I’ve always had a problem with the term “big data” in media and entertainment
Here in California, people tend to throw around the term ‘big data’ quite a lot. Its most assuredly the hot topic of the day, and companies are scrambling to make sure they’re on top of it, whether they’re a vendor of big data products or an organization with a big data problem.
I used to think that big data applied only to governments, extremely large bio-tech firms, market research firms, or any other company with an insurmountable data about people and what they do.
But I’ve come to realize that ‘big data’, as a term, isn’t really about the data itself. Its more about the problem, and what solutions people are putting into place to solve it.
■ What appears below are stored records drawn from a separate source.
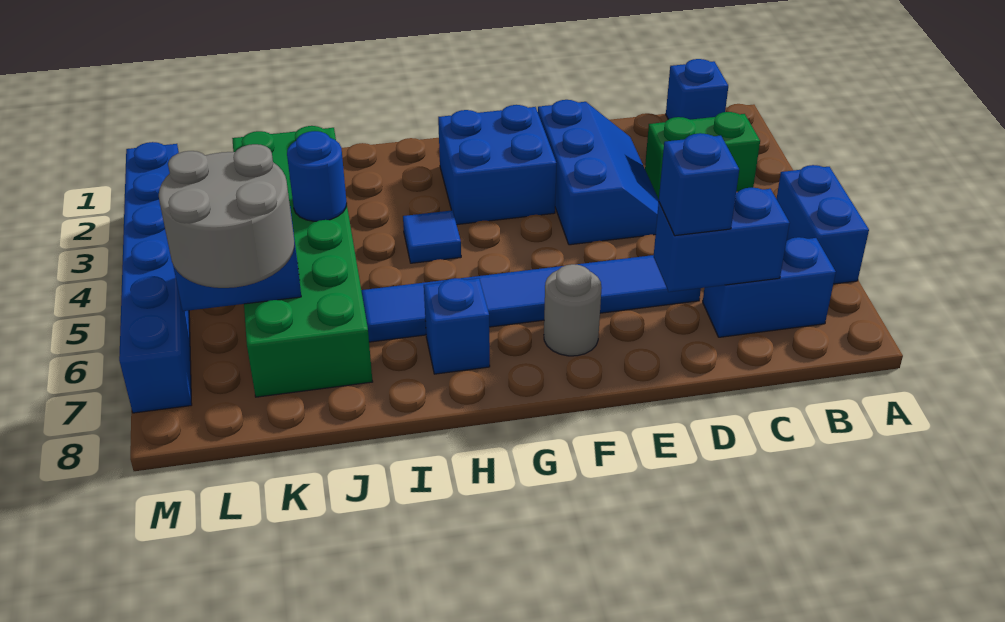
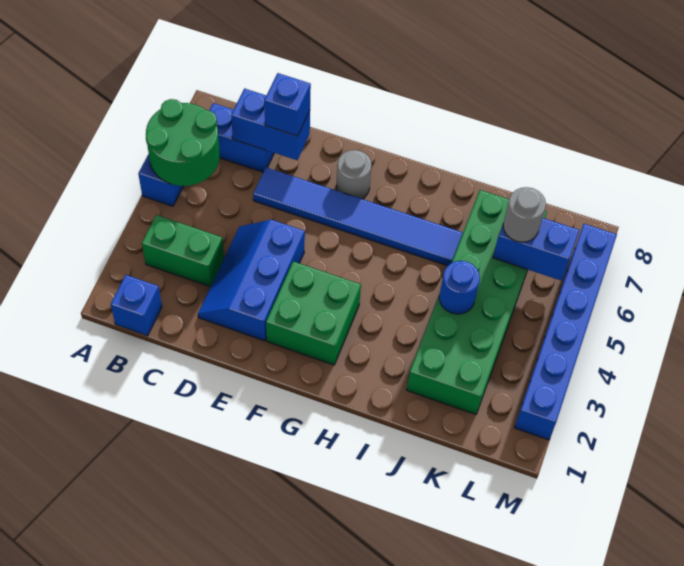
none -> green 2x2 round brick [146,99,220,186]
blue 2x2 brick [438,105,556,225] -> green 2x2 brick [266,261,361,365]
blue 1x1 tile [403,210,461,263] -> none
blue 1x1 brick [424,278,490,374] -> none
grey 2x2 round brick [159,144,294,288] -> grey 1x1 round brick [503,187,546,242]

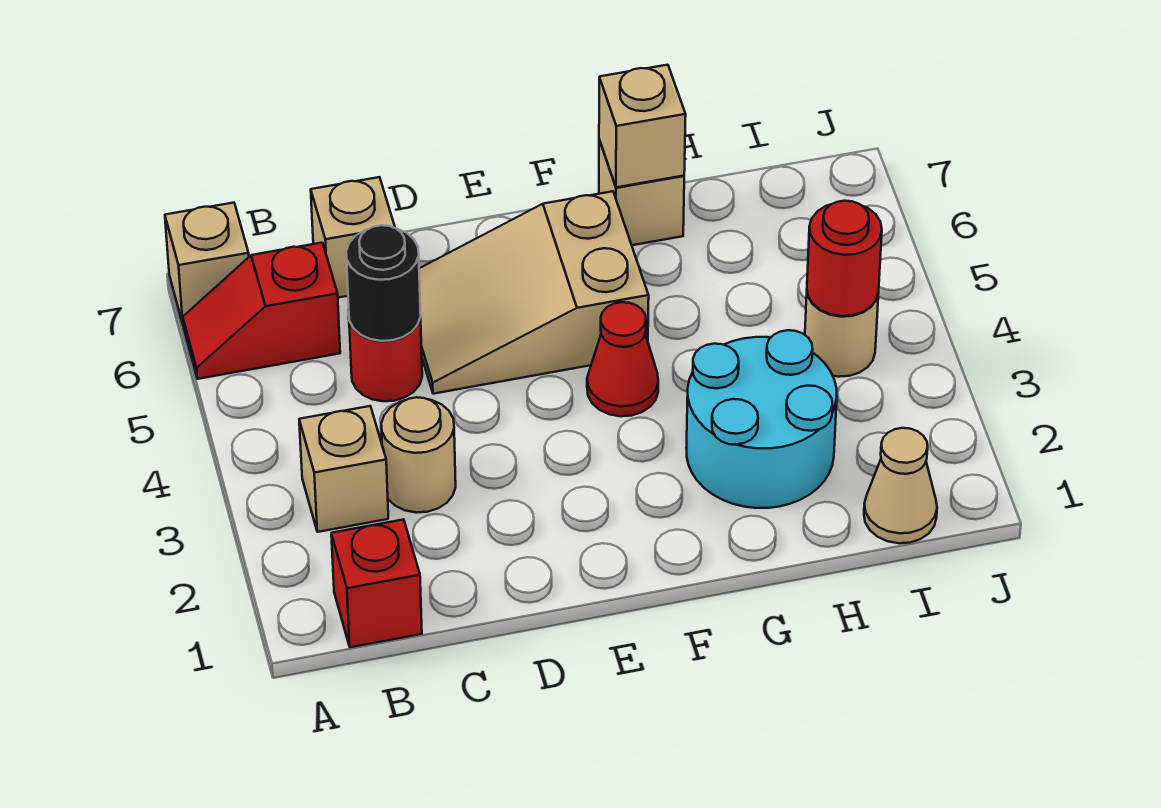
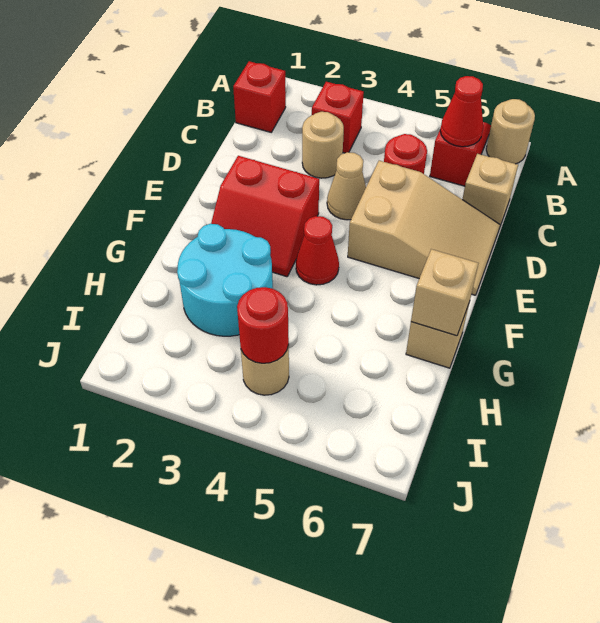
tan 1x1 brick [165,203,249,323] -> tan 1x1 round brick [486,99,535,164]
tan 1x1 brick [299,406,388,532] -> red 1x1 brick [312,82,364,153]
none -> red 1x1 cone [440,76,483,147]
black 1x1 round brick [346,225,421,341] -> none
tan 2x3 slope [419,191,649,394] -> tan 2x3 slope turned to [348,161,500,295]
none -> red 2x2 slope [211,156,319,277]
tan 1x1 cone [864,428,937,543] -> tan 1x1 cone moved to [327,152,366,220]

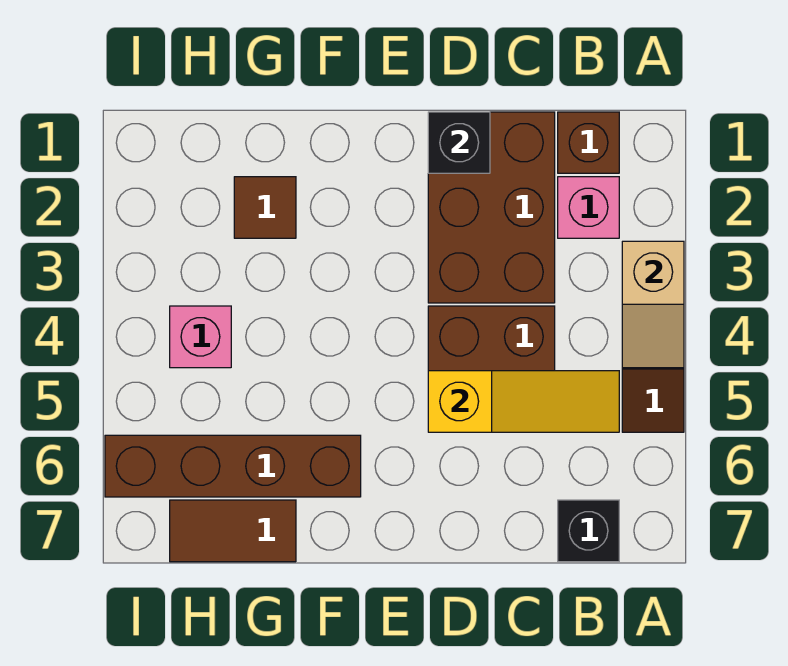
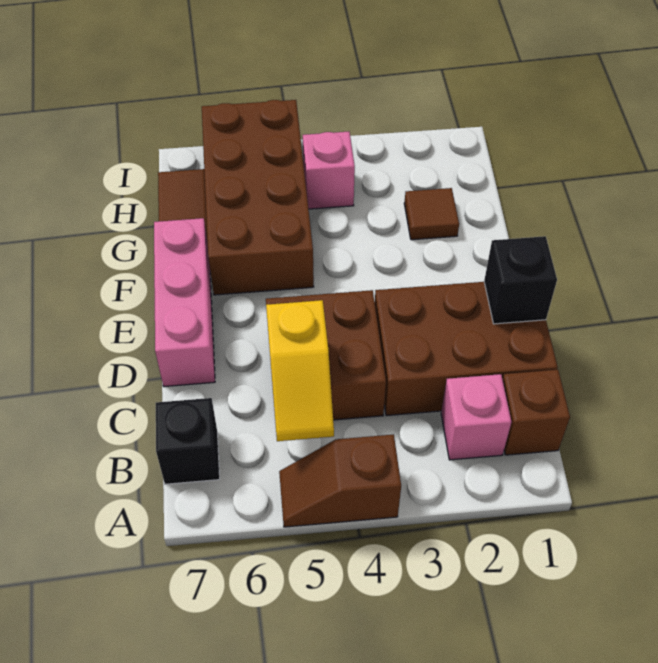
tan 1x2 slope [622,241,684,368] -> none
yellow 1x3 slope [428,371,619,432] -> yellow 1x2 slope [266,300,334,441]
none -> pink 1x3 brick [154,218,215,387]
brown 1x4 brick [105,435,361,497] -> brown 2x4 brick [202,100,314,295]

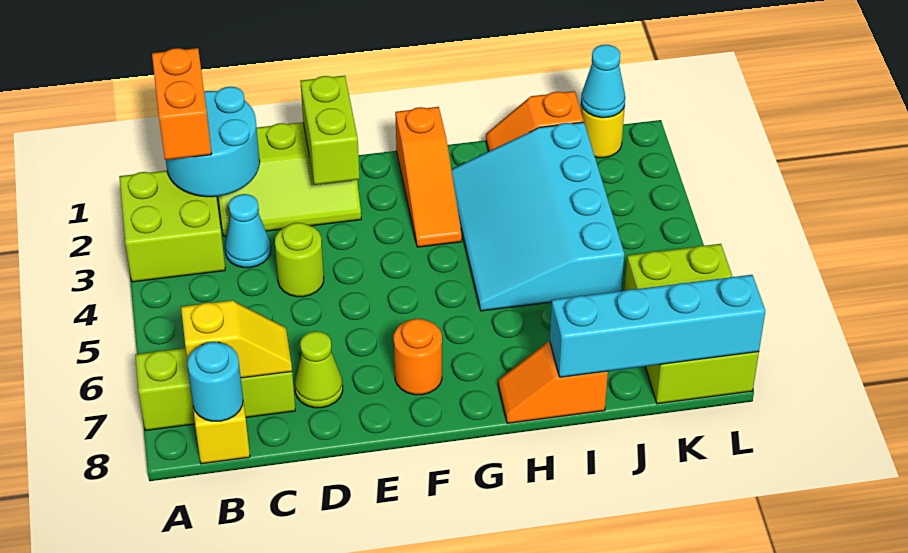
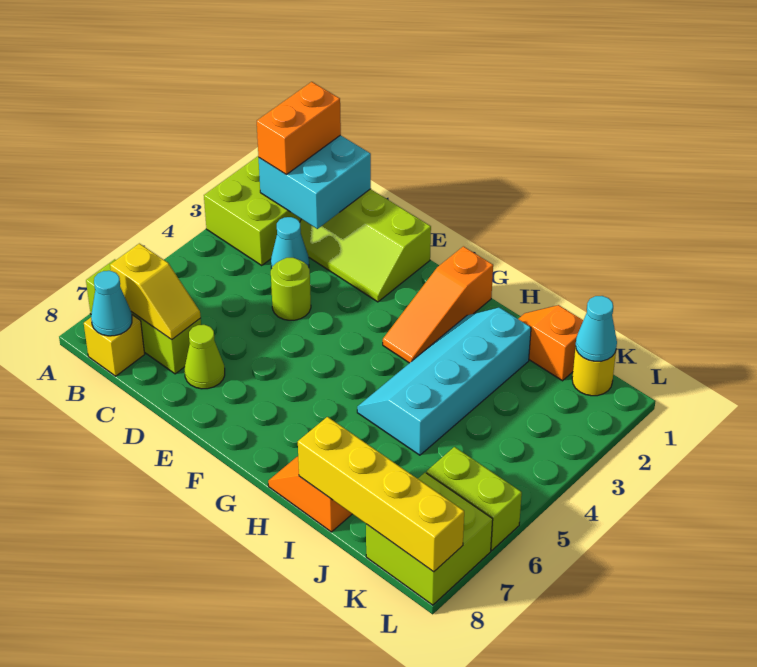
cyan 2x2 round brick [166,87,260,197] -> cyan 2x2 brick [259,135,371,229]
cyan 1x1 round brick [187,342,243,421] -> cyan 1x1 cone [91,271,132,336]
lime 1x2 brick [300,76,360,185] -> none
orange 1x1 round brick [394,319,442,395] -> none
cyan 3x4 slope [451,122,624,311] -> cyan 2x4 slope [357,307,531,455]
cyan 1x4 brick [550,275,765,377] -> yellow 1x4 brick [298,417,464,572]

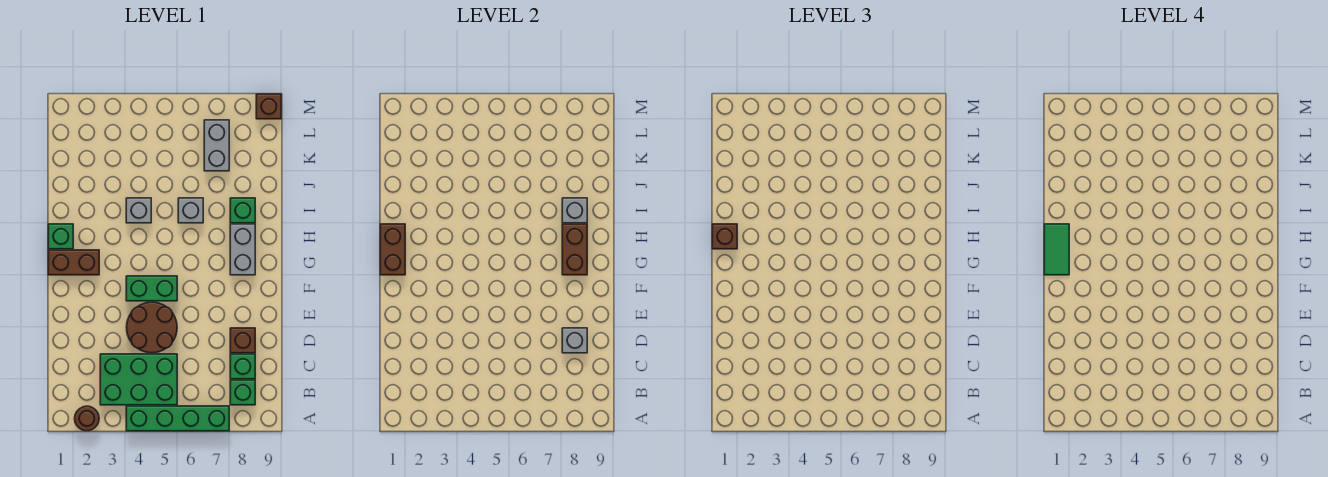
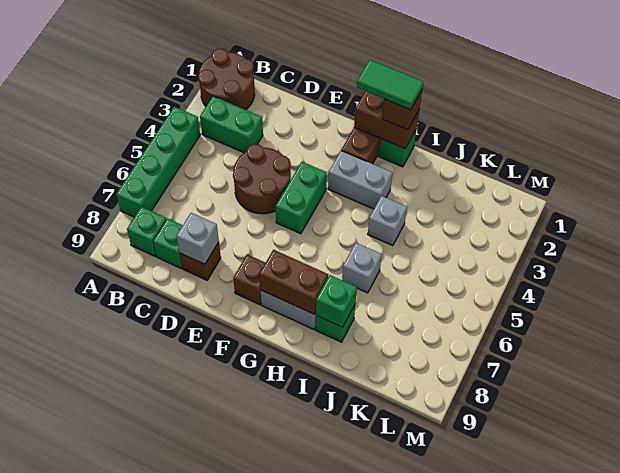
brown 1x1 round brick [75,406,99,431] -> brown 2x2 round brick [198,49,255,110]
green 2x3 brick [100,354,177,405] -> green 1x2 brick [200,96,263,153]
grey 1x1 brick [562,198,587,223] -> green 1x1 brick [316,275,357,327]
grey 1x2 brick [204,120,229,171] -> grey 1x2 brick moved to [328,151,392,209]
brown 1x1 brick [256,94,281,119] -> brown 1x1 brick moved to [233,255,265,305]

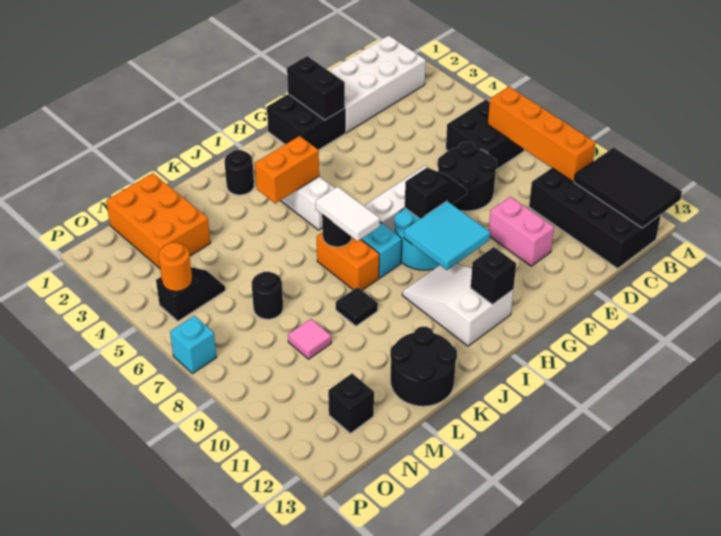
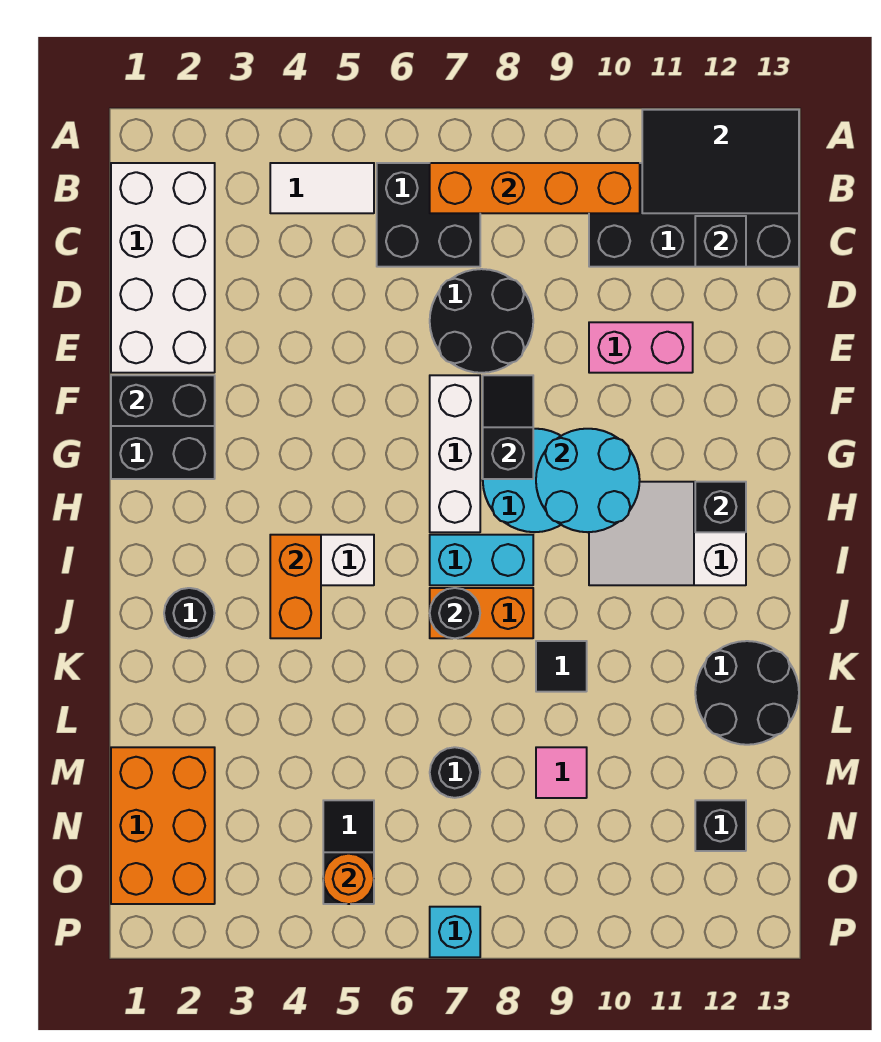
none -> black 1x1 brick [695,216,746,267]
cyan 2x2 tile [404,201,490,270] -> cyan 2x2 round brick [536,429,640,532]
white 1x2 tile [316,187,380,241] -> white 1x2 tile moved to [270,163,374,213]
orange 2x3 brick [106,173,210,268] -> orange 2x3 brick turned to [111,747,215,904]

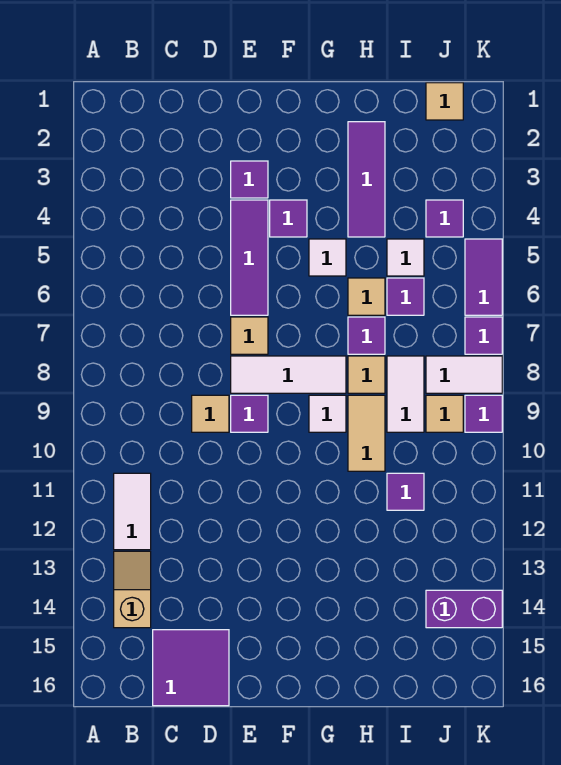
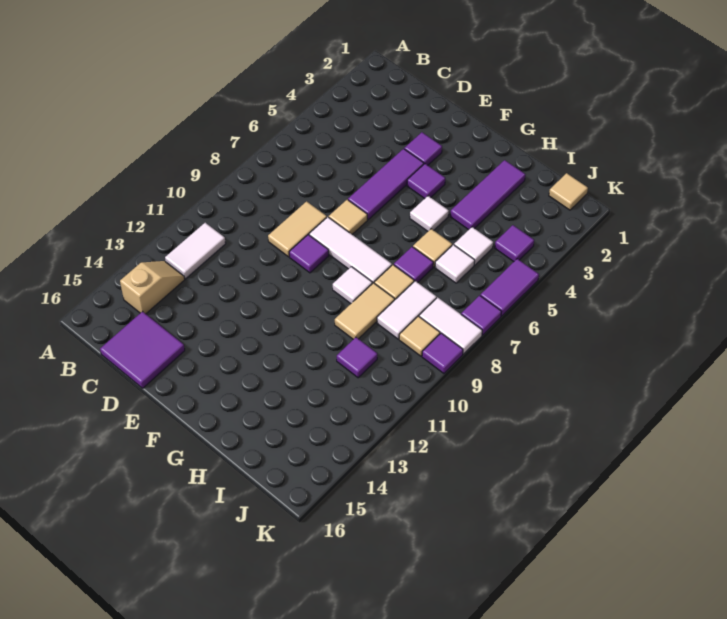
tan 1x1 tile [192,395,229,432] -> tan 1x2 tile [268,201,327,257]
purple 1x1 tile [387,278,424,315] -> white 1x1 tile [435,245,475,283]
purple 1x2 brick [426,590,502,628] -> none

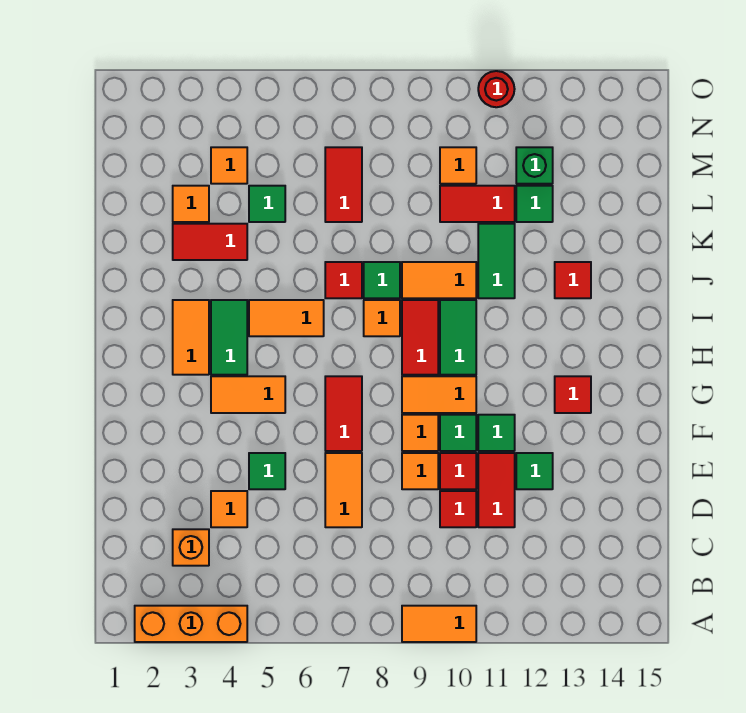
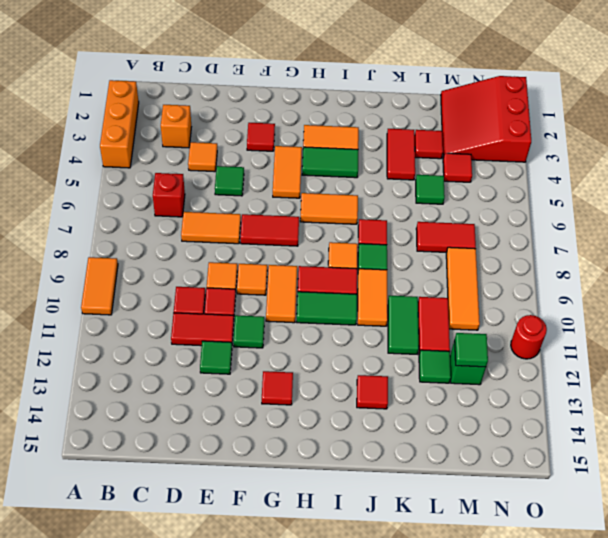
none -> red 1x1 brick [153,173,185,217]
none -> red 1x1 tile [247,123,275,151]
green 1x1 tile [440,415,476,451] -> green 1x1 tile moved to [455,333,488,367]
orange 1x2 tile [249,300,324,336] -> orange 1x2 tile turned to [300,193,358,224]
green 1x2 tile [478,224,515,298] -> green 1x2 tile turned to [388,296,419,354]
orange 1x1 tile [173,186,209,222] -> red 1x1 tile [415,130,443,159]
none -> red 3x3 slope [441,76,531,162]
orange 1x1 tile [211,147,247,184] -> red 1x1 tile [443,153,472,182]
orange 1x1 tile [440,147,476,184] -> orange 1x3 tile [446,247,480,330]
If you’ve done any research on big data, you’ve probably heard of the three V’s. As time goes on, more Vs are added, but it really started with; volume, velocity, and variety.
Media and Entertainment companies know about volume and velocity very well. The biggest files in the world are video files (think about a 120 minute film with 48 frames per second in 4K). Motion picture studios and broadcasters know how to store files. They’ve been doing it for 20 years. Maybe the amount and size of digital content that is created is increasing every year (velocity), but most of these companies are ready to scale their storage.
I don’t want to belittle the challenge that storing petabytes and petabytes of files can present to these companies, but when you compare it to the problem of variety you start to see that its a walk in the park.
These organizations have to somehow manage scripts, call sheets, word docs, PDFs, budgets, excel docs, asset tracking databases, raw camera files, lighting tables, dailies, masters, proxies, raw audio files, audio mixes, music files, still images… the list goes on and on. All these types of data are structured in completely different ways. How do you store, browse, access, preserve and share all of this structures and unstructured data? Do you jam as much metadata into the file name of every file? Can you search by provenance and context of your content? Can you quickly correlate budgets with call sheets and number of assets?
If you don’t have an answer to these questions then you have a big data problem.